“Oh, I’m just as wise as I was before. It looks like some kind of a heathen idol, and you gaze at it as if you adored it.”

“Come, Miss Herter,” said Julia, hastening to the relief of Pamela. “Even Freshmen in Cambridge are expected to know something about Greek Art. You’d better get a catalogue of the Boston Art Museum, and the next time you go there you can study the Tanagra figures.”

“Well,” replied Clarissa, “I’ll take your advice. But now I must be off. ‘Answers to Correspondents’ always declare that it’s rude to outstay an earlier caller, but Mrs. Blair and your cousin so fascinated me that I forgot my manners.”

So Clarissa and her friends went away, but Pamela, at Julia’s request, stayed a little longer. Two or three other pleasant Radcliffe girls dropped in, and she enjoyed their bright, informal conversation. She found afterwards that to meet any one at Miss Bourne’s was sure to open a pleasanter acquaintance than any casual introduction.

The memory of this Monday afternoon cheered her as she set the table that evening, and waited on Miss Batson, and washed the dishes. Fate, indeed, had been particularly kind to her, for Miss Batson, who was apt to be absent-minded, had herself bought sugar that afternoon, forgetting entirely that she had asked Pamela to get it.

X
DISCUSSIONS AND DISCUSSIONS

The Easter vacation had come and passed, and Pamela was pleased to find herself again attending lectures. She had been a little lonely, for almost all of her classmates had been away somewhere “for fun or for clothes,” as Polly Porson put it. Polly and Clarissa had gone together to New York, where the former had an aunt, and their talk now turned on Art exhibitions, Waldorf musicales, and things of that kind. Julia, yielding to her aunt’s entreaties, had fixed her mind more or less attentively on clothes. Lois had had to put her own time and strength into remodelling and shaping the lighter summer clothes. Whereas in Julia’s case her greatest sacrifice of time came in the unescapable “fittings” which she had to undergo at the dressmaker’s. Pamela had had neither fun nor new clothes to console her in the vacation. She had been unable to afford the trip to Vermont, and indeed she did not intend to return home for the summer holidays, unless she should fail to find some employment in vacation that would help her pay her expenses during the next college year. Her one luxury through the recess had been frequent trips to Boston. She had wandered to her heart’s content through the Art shops, and she had spent many hours in the Art Museum. She had saved car-fare by walking one way to Boston, and this exercise in itself had probably been an advantage to her, as in winter she had had little time for long walks. The fresh spring air as she walked along blew many cobwebs from her brain. For Pamela was not of a hopeful temperament, and she could not help wondering where she should get her income for the coming year. Her aunt’s letters were not altogether cheerful. Between the lines she could read that continued disapproval of her ambition for a college degree. “If you had gone to the Normal School,” read one of the letters, “you’d be almost ready now to take a school. Perhaps you might have had a chance at the Academy. They say that Miss Smith is going to be married.”

“They’ll feel better if I tell them that I’m likely to get a scholarship at the end of another year. Oh, I do hope that I shall take second-year honors! That will make the scholarship almost certain. If I could earn fifty dollars above my expenses this summer, and if Miss Batson will give me the same chance next year, why, I can certainly hold on until I get a scholarship. Ah, me!”

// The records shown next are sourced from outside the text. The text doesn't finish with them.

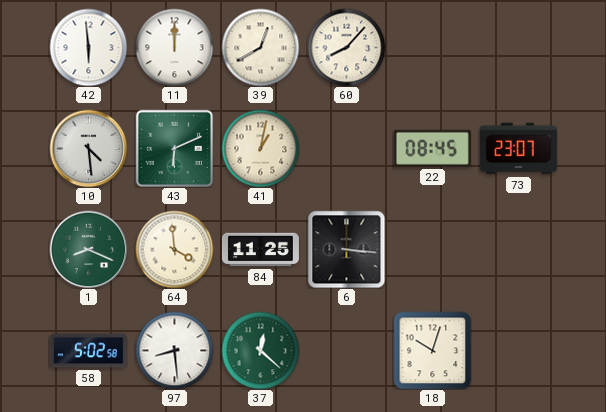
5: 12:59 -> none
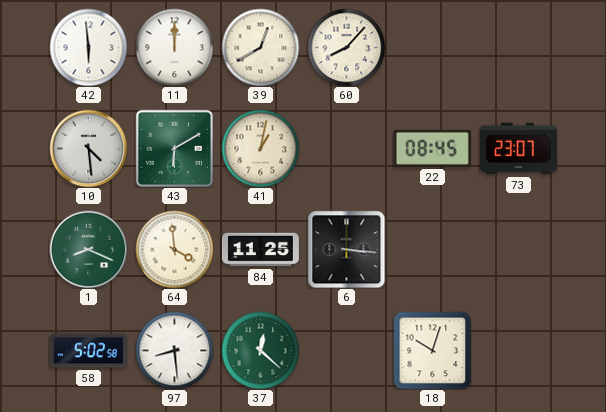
43: 6:11 -> 6:10
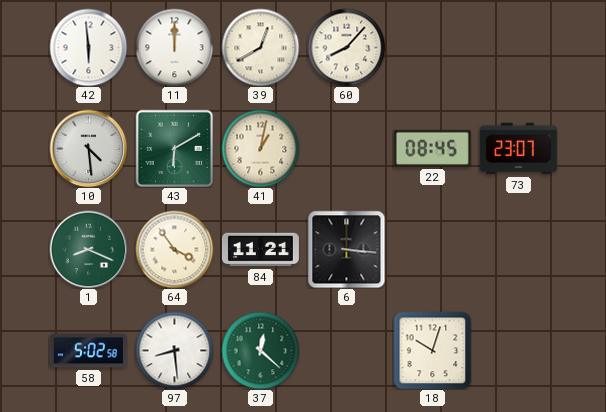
64: 3:59 -> 3:54
84: 11:25 -> 11:21
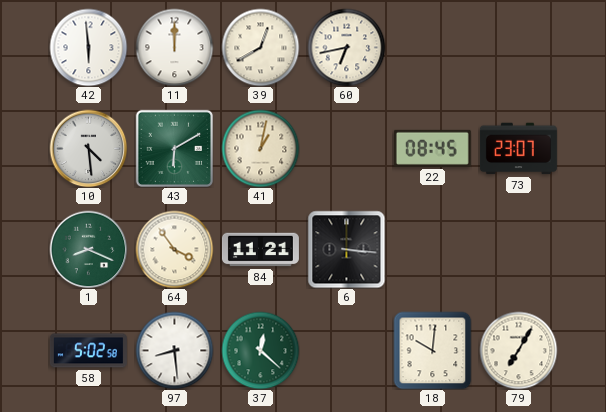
60: 8:07 -> 6:43
18: 10:03 -> 10:01
79: none -> 7:05
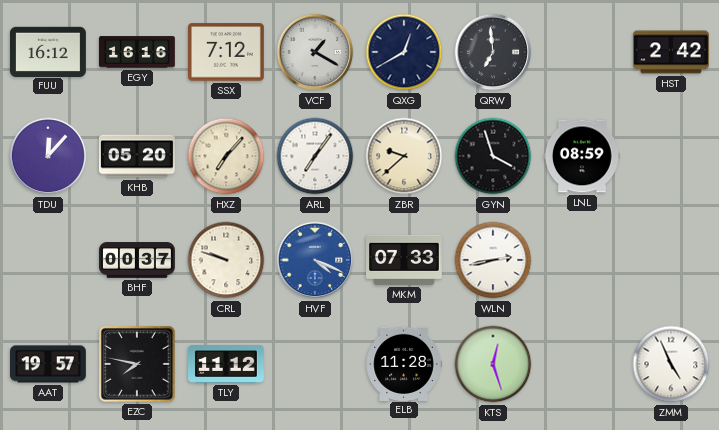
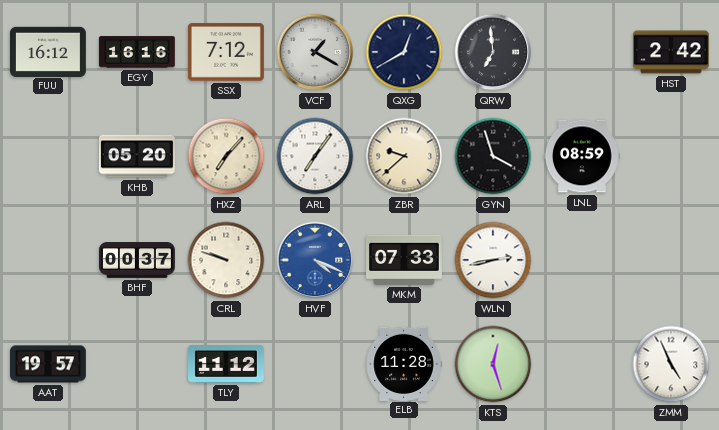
TDU: 12:07 -> none
EZC: 7:47 -> none
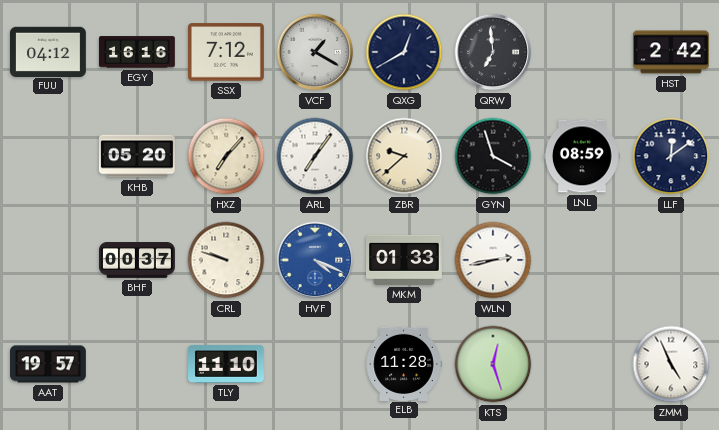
FUU: 16:12 -> 04:12
LLF: none -> 12:09
MKM: 07:33 -> 01:33
TLY: 11:12 -> 11:10
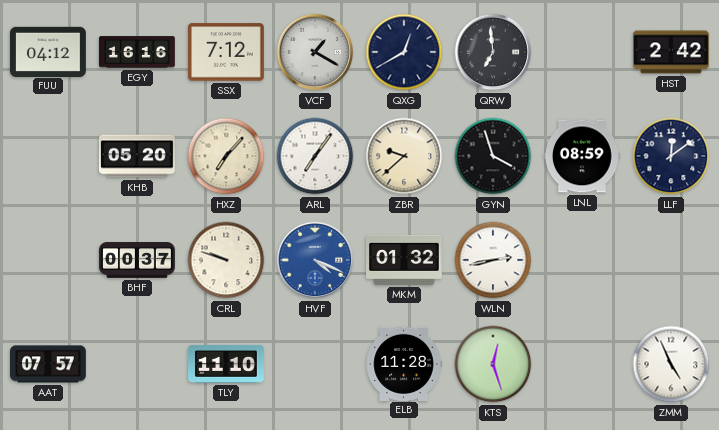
MKM: 01:33 -> 01:32
AAT: 19:57 -> 07:57
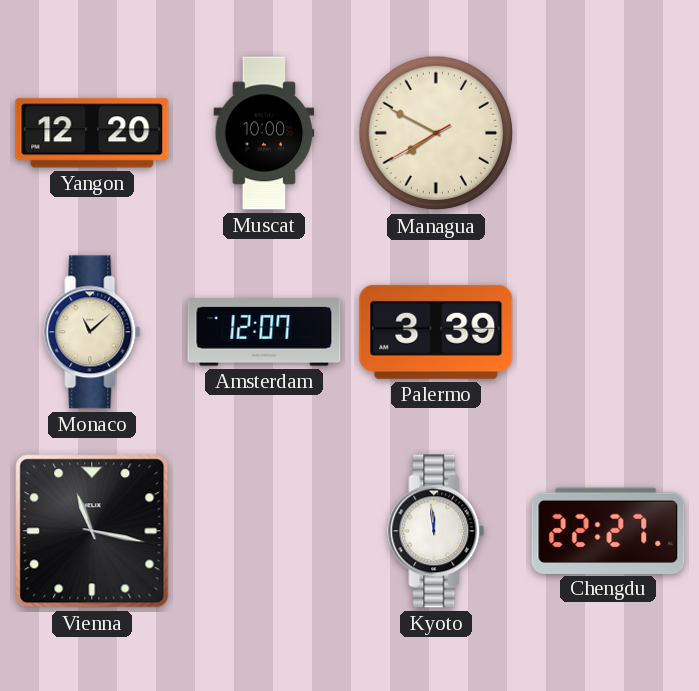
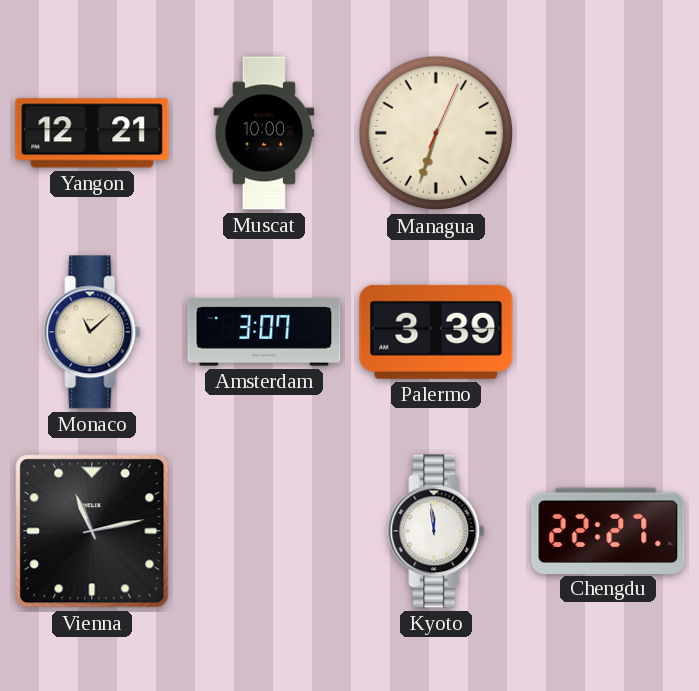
Yangon: 12:20 -> 12:21
Managua: 7:49 -> 6:33
Amsterdam: 12:07 -> 3:07
Vienna: 11:17 -> 11:13
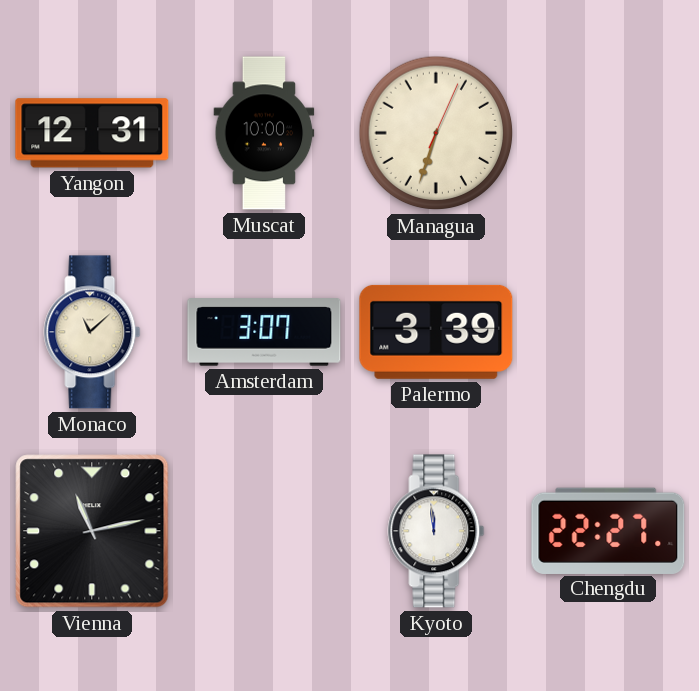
Yangon: 12:21 -> 12:31
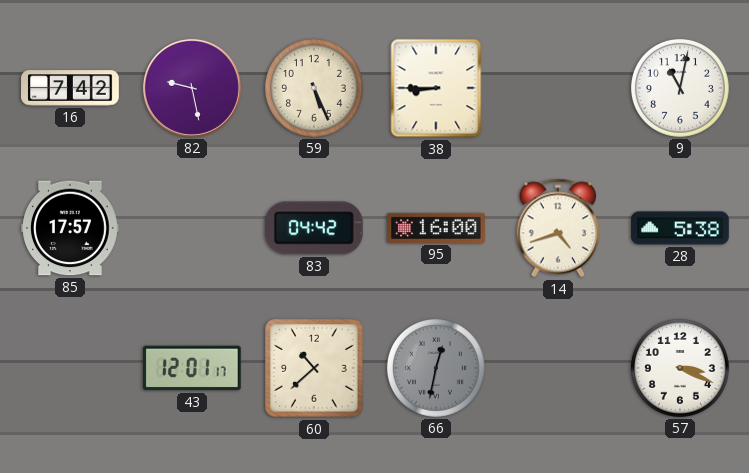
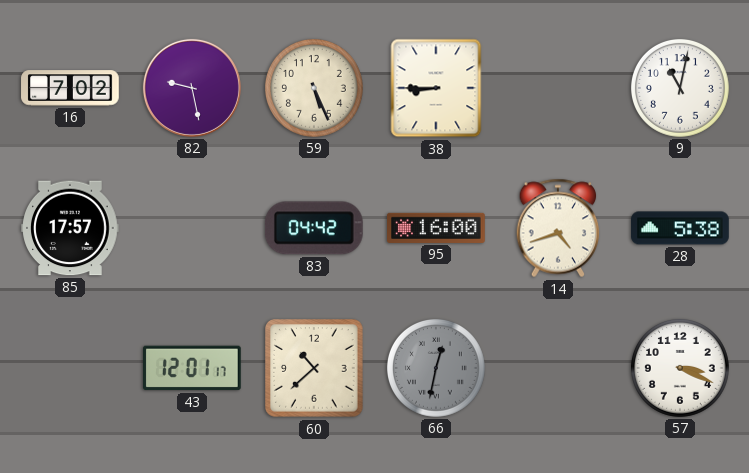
16: 7:42 -> 7:02
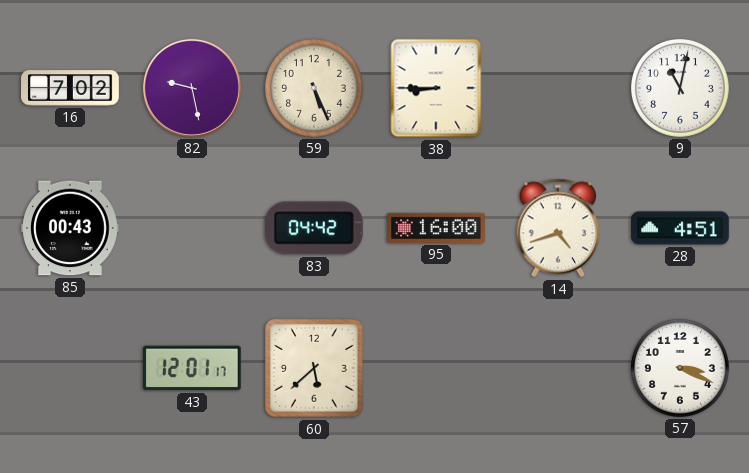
85: 17:57 -> 00:43
28: 5:38 -> 4:51
60: 10:38 -> 5:38
66: 12:32 -> none
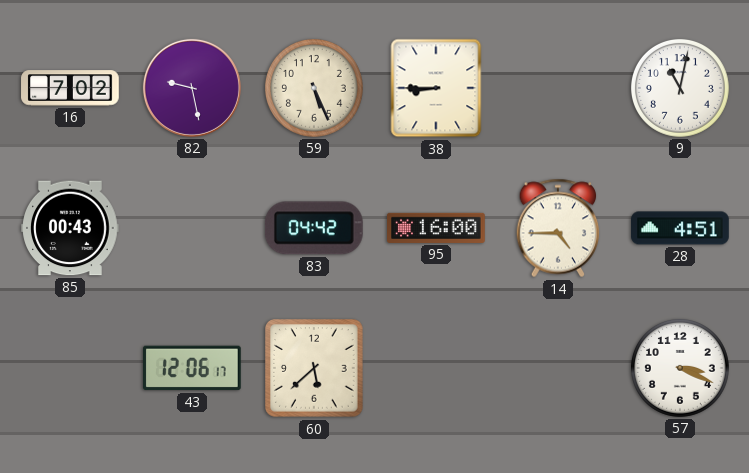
14: 4:42 -> 4:45
43: 12:01 -> 12:06
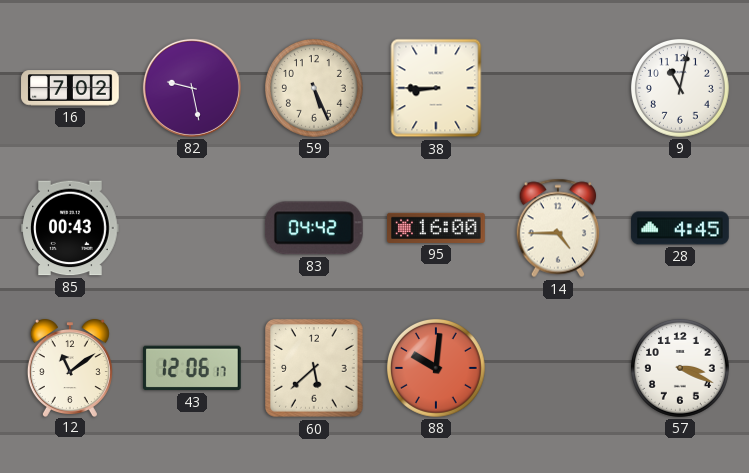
28: 4:51 -> 4:45
12: none -> 11:09
88: none -> 10:01
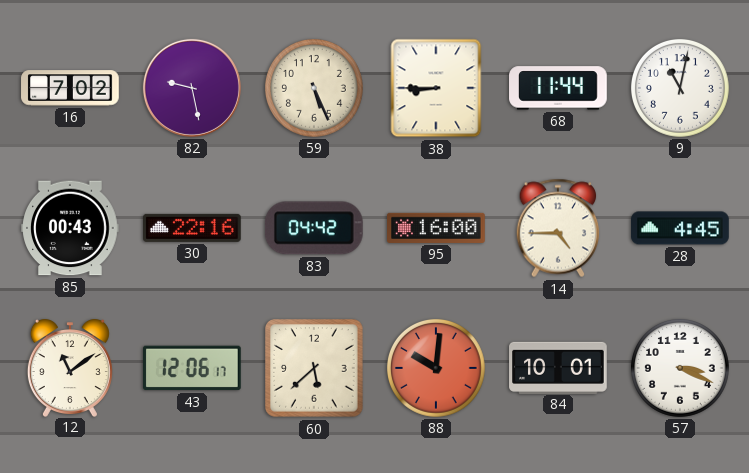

The sigh was perhaps not to be wondered at, for Pamela saw clearly the uphill road that lay before her. Sometimes she could not help contrasting herself with Julia and Clarissa, and the others before whom life seemed to spread out so delightfully. She listened with interest to all that these lighter-hearted girls had to tell of their vacation experiences, and she bent with redoubled energy to her work. May was at hand, and nobody can be utterly down-hearted in May, with the trees bursting into bloom, and the air growing softer and sweeter, and the bright spring sun touching everything with gold, making even literary Cambridge a pleasant place for the hundreds of students who cross the Yard to the halls of Harvard, or walk through Garden Street to Fay House. Yet despite spring sunshine, Pamela shrank into herself, and even Julia could not drag her out of her routine.

“It isn’t right,” Clarissa remonstrated, “to think so much of Xenophon, Plato, and Euripides. They may have been very able men, but to think of them alone will make you one-sided.”